*Bagian Teks*
BELAKANGAN banyak aturan yang meregulasi penannggulangan pandemi Covid-19 yang justru berpotensi menjadi paradoks melanggar hak kebebasan individu. Sebagaimana dengan kondisi pelarangan mudik labaran tahun ini yang dimulai sejak 6 hingga 17 Mei mendatang yang dilakukan atas nama menekan angka penyebaran Covid-19.
Sampai sini, bisakah negara memaksa warganya untuk tetap sehat? Lantas seberapa jauh negera mampu melindungi warganya dari wabah berbahaya seperti sekarang ini?
Mungkin ini memang pertanyaan klasik dan tidak begitu menarik. Meskipun begitu, dalam konteks penanganan pandemi Covid-19 rasanya pertanyaan ini memang masih begitu relevan.
Sebab seperti kita ketahui bahwa sedari awal pemerintah selalu menggembar-gemborkan berbagai aturan untuk menekan pandemi seperti dengan memakai masker, mencuci tangan dan lain sebagainya.

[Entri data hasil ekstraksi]

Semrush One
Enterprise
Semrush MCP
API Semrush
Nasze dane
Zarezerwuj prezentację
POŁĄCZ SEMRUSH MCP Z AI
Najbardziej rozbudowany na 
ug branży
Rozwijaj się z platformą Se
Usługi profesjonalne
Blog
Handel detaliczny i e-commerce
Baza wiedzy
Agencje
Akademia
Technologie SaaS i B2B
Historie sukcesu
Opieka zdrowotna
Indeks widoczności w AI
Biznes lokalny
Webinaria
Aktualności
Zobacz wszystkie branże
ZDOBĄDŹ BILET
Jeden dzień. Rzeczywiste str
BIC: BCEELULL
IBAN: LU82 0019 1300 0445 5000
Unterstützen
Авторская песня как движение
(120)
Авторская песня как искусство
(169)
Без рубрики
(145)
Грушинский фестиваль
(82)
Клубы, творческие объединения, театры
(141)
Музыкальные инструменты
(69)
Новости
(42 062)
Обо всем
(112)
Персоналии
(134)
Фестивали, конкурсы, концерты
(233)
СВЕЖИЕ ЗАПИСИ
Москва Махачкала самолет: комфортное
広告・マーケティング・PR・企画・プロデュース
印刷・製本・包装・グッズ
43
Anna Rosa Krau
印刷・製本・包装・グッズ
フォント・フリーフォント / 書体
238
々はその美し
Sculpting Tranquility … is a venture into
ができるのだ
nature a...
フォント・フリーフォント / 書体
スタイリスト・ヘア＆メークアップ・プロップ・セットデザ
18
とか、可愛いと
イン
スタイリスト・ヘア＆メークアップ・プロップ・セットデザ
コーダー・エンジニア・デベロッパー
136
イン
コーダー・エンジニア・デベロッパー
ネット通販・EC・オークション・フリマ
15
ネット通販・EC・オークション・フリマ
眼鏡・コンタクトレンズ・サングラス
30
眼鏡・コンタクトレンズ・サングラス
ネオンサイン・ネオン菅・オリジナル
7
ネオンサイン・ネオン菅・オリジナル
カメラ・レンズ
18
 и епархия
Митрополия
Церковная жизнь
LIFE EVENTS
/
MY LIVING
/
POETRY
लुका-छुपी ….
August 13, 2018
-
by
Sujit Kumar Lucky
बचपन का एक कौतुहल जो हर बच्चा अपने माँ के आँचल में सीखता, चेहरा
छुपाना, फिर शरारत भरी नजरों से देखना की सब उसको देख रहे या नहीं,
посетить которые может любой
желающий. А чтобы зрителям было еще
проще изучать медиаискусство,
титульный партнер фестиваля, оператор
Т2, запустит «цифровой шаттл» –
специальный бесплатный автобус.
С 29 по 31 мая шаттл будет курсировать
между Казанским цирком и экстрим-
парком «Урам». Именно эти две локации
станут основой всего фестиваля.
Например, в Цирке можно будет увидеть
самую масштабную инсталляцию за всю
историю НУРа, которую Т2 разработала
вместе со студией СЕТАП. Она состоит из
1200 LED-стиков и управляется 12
---
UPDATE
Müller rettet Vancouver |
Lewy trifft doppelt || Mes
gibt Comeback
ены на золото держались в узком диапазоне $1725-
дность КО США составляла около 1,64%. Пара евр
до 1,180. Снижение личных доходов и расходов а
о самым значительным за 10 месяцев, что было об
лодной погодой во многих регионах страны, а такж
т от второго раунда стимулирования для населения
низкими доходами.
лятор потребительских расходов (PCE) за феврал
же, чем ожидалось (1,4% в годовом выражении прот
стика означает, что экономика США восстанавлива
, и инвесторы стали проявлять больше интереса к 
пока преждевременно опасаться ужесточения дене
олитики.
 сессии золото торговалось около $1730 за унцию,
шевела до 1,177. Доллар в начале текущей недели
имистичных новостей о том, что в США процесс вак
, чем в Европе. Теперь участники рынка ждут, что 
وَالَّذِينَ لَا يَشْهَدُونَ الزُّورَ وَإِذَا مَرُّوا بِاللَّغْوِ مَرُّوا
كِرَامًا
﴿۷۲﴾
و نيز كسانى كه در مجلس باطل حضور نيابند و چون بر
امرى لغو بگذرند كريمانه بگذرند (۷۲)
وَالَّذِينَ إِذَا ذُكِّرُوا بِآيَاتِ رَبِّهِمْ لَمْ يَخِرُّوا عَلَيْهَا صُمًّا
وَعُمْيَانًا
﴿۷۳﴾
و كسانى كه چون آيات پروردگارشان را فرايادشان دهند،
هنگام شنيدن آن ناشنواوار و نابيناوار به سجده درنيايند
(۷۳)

*Tugas Kerja*
Jawablah pertanyaan berikut berdasarkan teks tentang larangan mudik.
(a) Pelarangan mudik Lebaran berlaku dari tanggal berapa sampai tanggal berapa?
(b) Dalam konteks apa pertanyaan klasik itu dikatakan masih relevan?
(c) Aturan apa saja yang disebut digembar-gemborkan pemerintah sejak awal untuk menekan pandemi?

*Hasil Latihan*
(a) Dari 6 hingga 17 Mei.
(b) Dalam konteks penanganan pandemi Covid-19.
(c) Memakai masker, mencuci tangan, dan lain sebagainya.